Given data section start

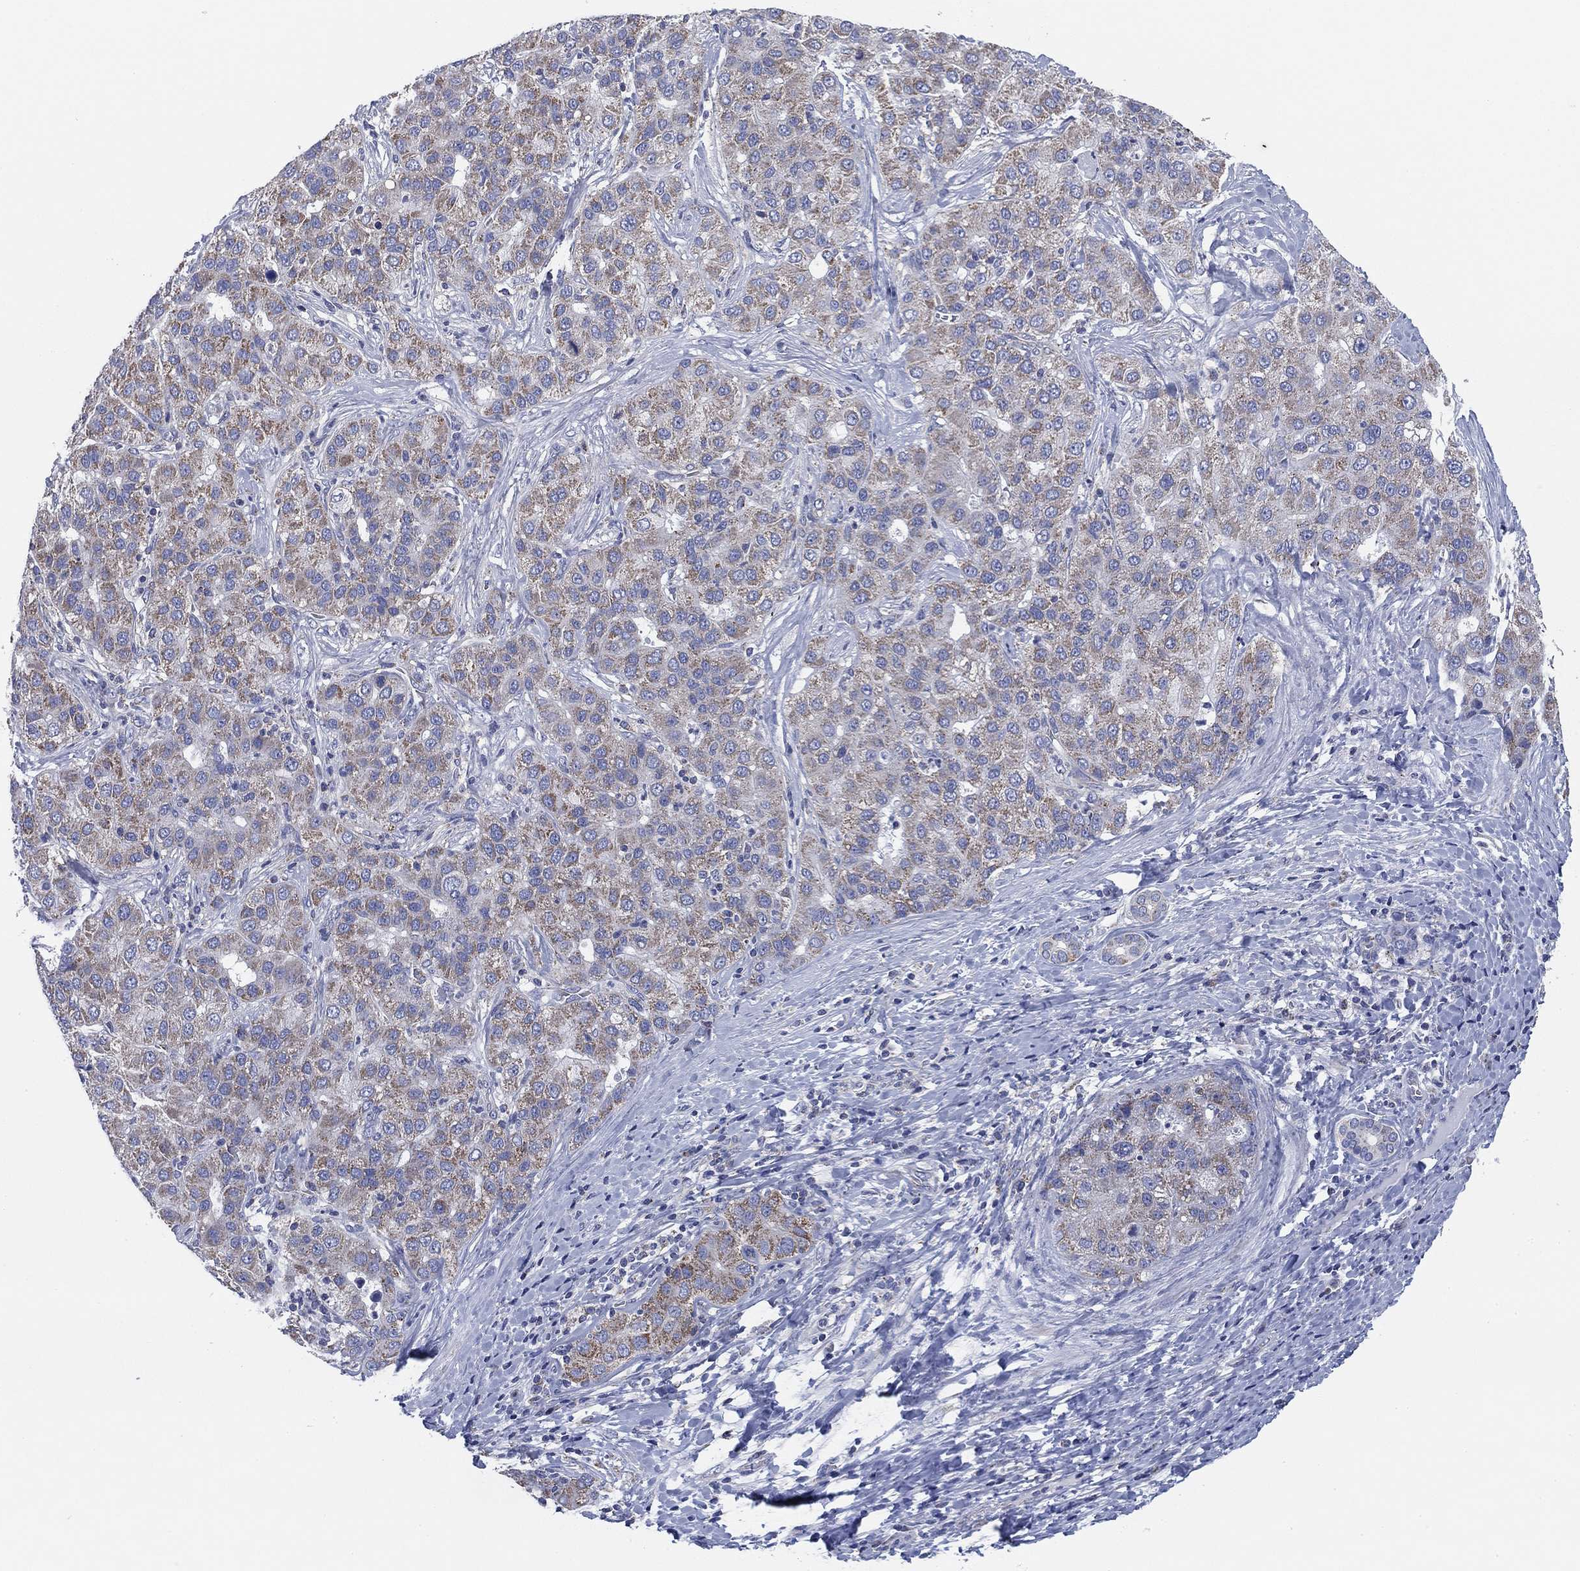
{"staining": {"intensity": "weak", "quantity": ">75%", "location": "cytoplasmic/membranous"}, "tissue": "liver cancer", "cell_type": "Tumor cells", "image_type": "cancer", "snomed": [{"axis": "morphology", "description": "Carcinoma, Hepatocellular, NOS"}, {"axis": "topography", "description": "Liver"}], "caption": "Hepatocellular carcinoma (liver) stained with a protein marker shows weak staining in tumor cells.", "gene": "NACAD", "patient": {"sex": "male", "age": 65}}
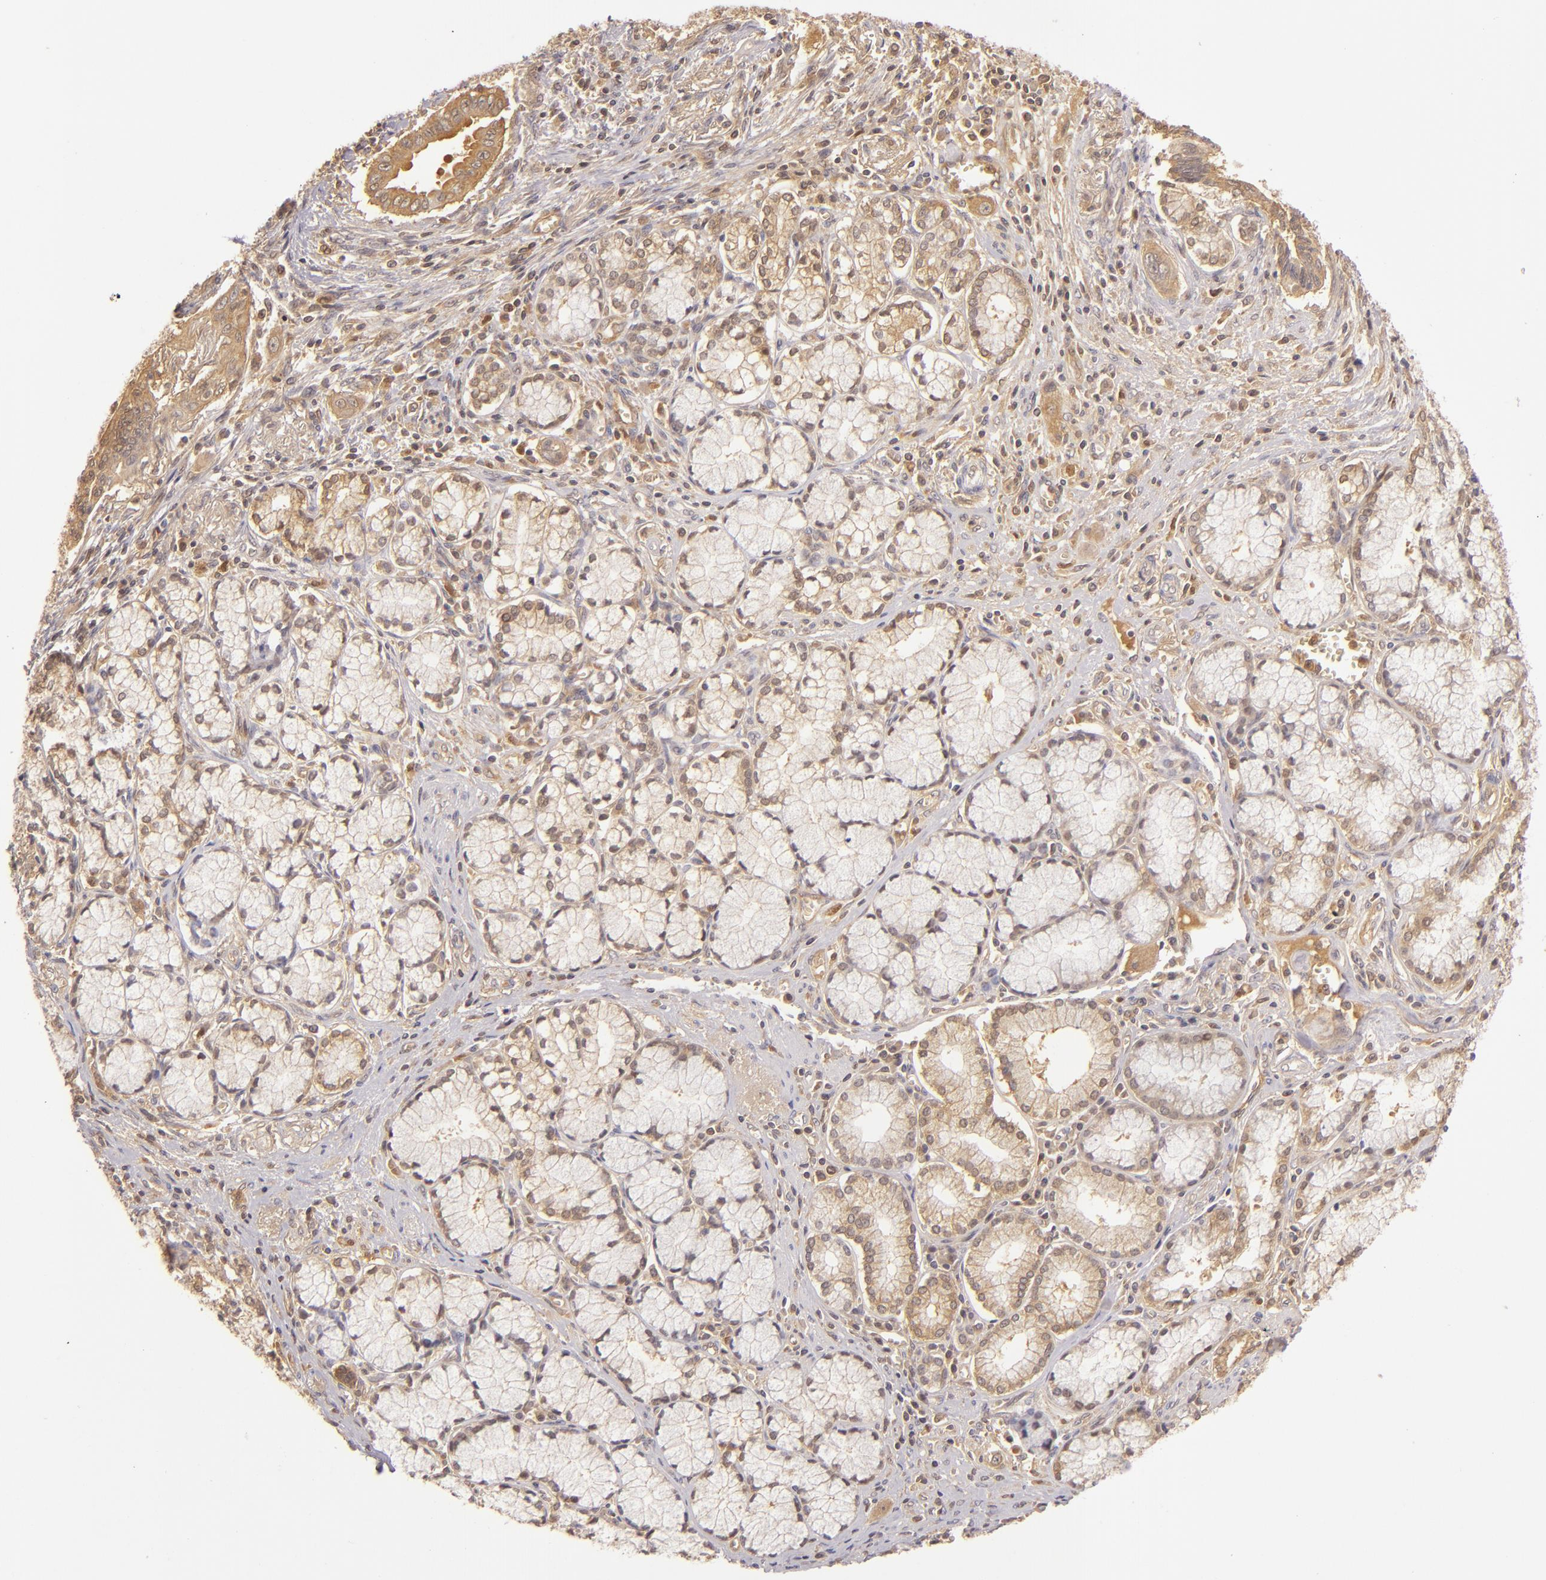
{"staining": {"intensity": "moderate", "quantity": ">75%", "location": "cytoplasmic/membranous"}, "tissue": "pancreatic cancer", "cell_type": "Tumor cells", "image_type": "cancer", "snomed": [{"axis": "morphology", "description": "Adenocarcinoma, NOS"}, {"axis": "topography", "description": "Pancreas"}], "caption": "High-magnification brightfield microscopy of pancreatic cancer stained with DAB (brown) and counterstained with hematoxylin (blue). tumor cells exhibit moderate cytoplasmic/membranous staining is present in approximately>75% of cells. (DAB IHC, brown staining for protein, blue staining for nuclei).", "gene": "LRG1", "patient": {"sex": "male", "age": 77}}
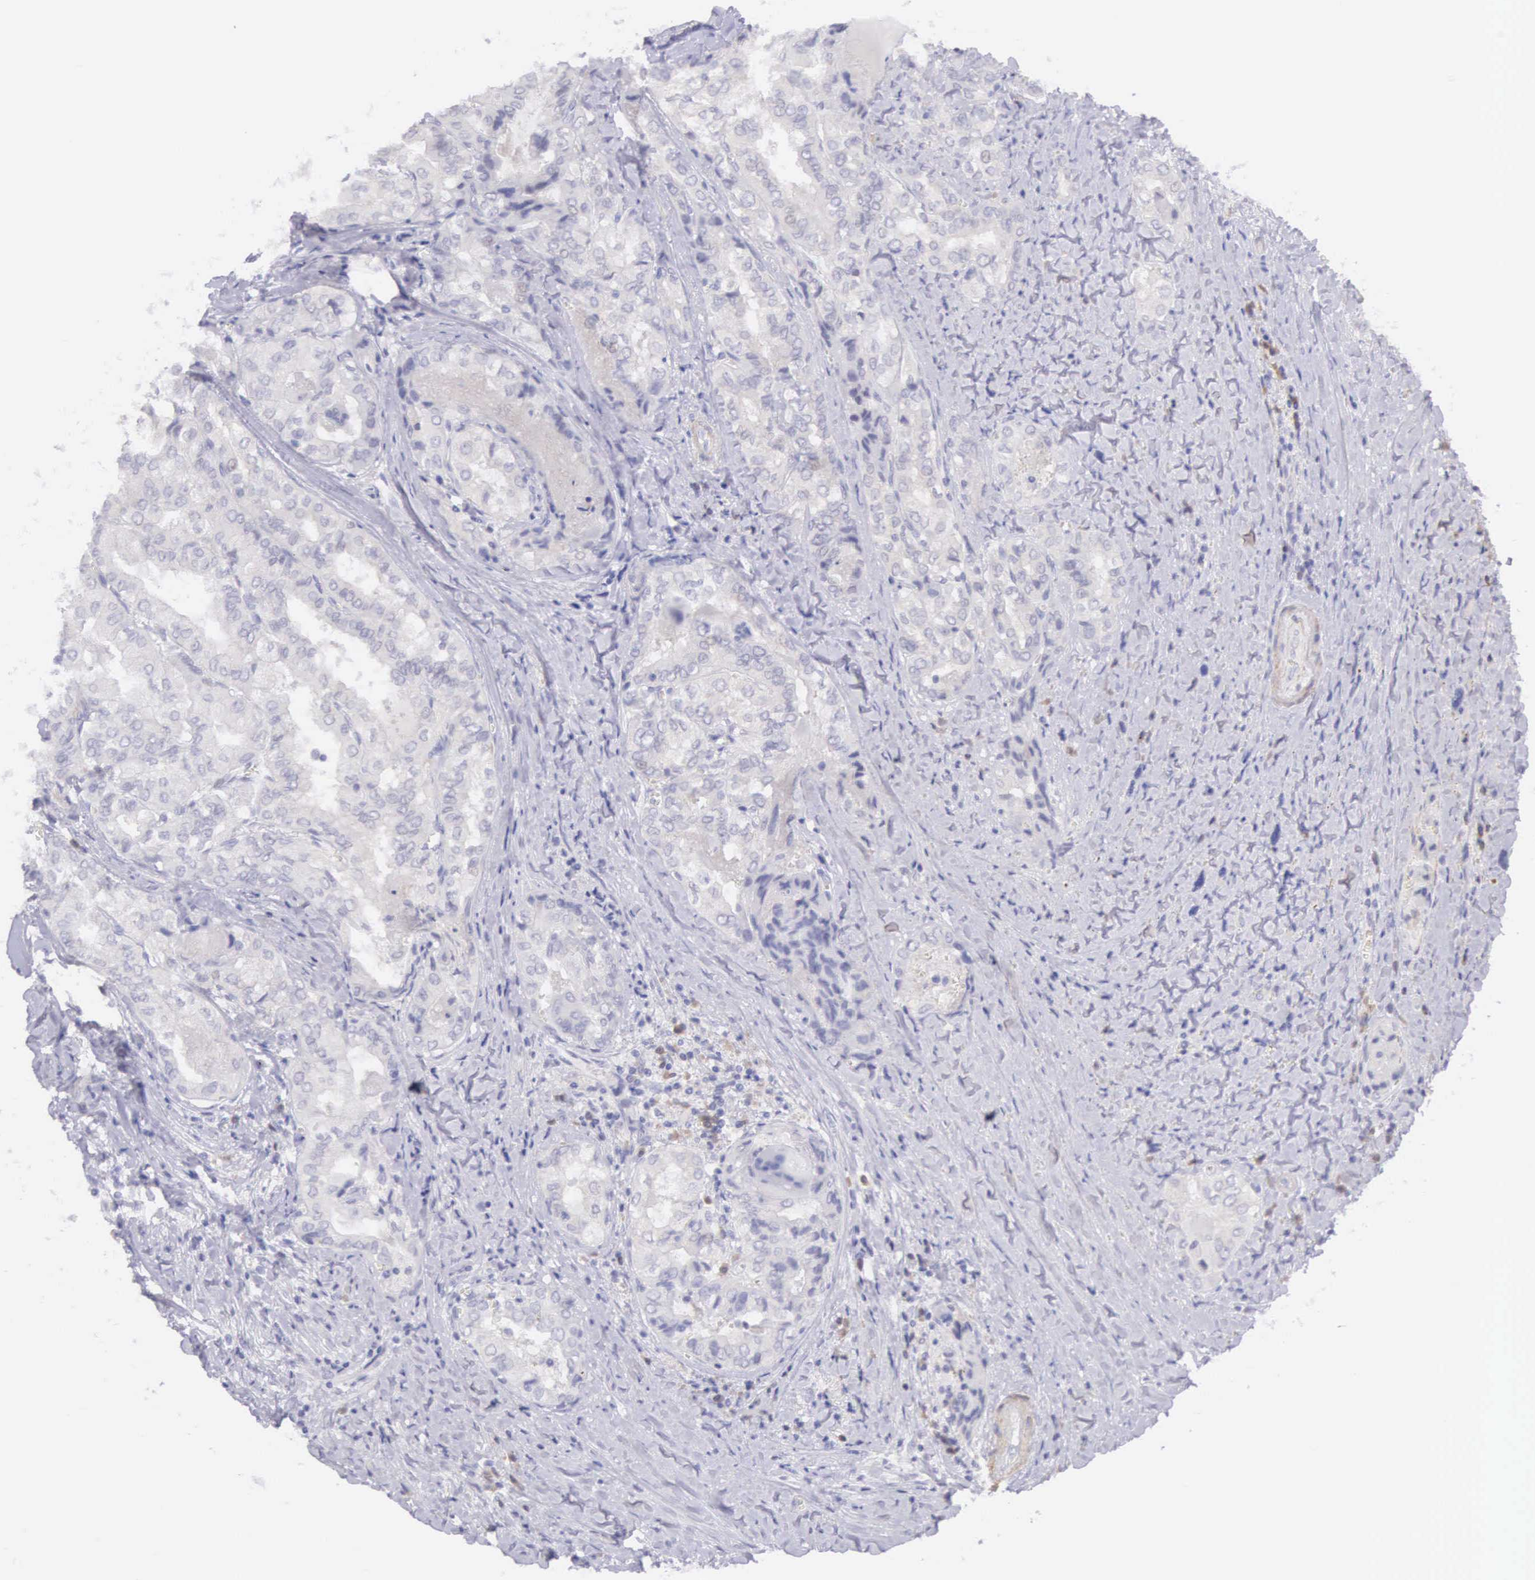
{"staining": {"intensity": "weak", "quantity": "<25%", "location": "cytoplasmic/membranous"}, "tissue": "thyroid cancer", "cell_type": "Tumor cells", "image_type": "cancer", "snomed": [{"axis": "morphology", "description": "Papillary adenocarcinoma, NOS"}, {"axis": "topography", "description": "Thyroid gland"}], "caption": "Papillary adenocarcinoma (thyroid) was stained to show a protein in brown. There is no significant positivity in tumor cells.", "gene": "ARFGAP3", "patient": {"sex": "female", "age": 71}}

Given data section end

- _Task goal_:
Since pictures are not part of the copy, set down only the remaining data exactly.

- _Response_:
{"staining": {"intensity": "weak", "quantity": ">75%", "location": "cytoplasmic/membranous"}, "tissue": "liver cancer", "cell_type": "Tumor cells", "image_type": "cancer", "snomed": [{"axis": "morphology", "description": "Carcinoma, Hepatocellular, NOS"}, {"axis": "topography", "description": "Liver"}], "caption": "Hepatocellular carcinoma (liver) stained with a protein marker shows weak staining in tumor cells.", "gene": "NACAD", "patient": {"sex": "male", "age": 65}}
{"staining": {"intensity": "moderate", "quantity": ">75%", "location": "cytoplasmic/membranous"}, "tissue": "pancreatic cancer", "cell_type": "Tumor cells", "image_type": "cancer", "snomed": [{"axis": "morphology", "description": "Adenocarcinoma, NOS"}, {"axis": "topography", "description": "Pancreas"}], "caption": "High-magnification brightfield microscopy of pancreatic cancer stained with DAB (brown) and counterstained with hematoxylin (blue). tumor cells exhibit moderate cytoplasmic/membranous staining is present in approximately>75% of cells. (DAB IHC, brown staining for protein, blue staining for nuclei).", "gene": "LRG1", "patient": {"sex": "male", "age": 77}}
{"staining": {"intensity": "weak", "quantity": "<25%", "location": "cytoplasmic/membranous"}, "tissue": "thyroid cancer", "cell_type": "Tumor cells", "image_type": "cancer", "snomed": [{"axis": "morphology", "description": "Papillary adenocarcinoma, NOS"}, {"axis": "topography", "description": "Thyroid gland"}], "caption": "Papillary adenocarcinoma (thyroid) was stained to show a protein in brown. There is no significant positivity in tumor cells.", "gene": "ARFGAP3", "patient": {"sex": "female", "age": 71}}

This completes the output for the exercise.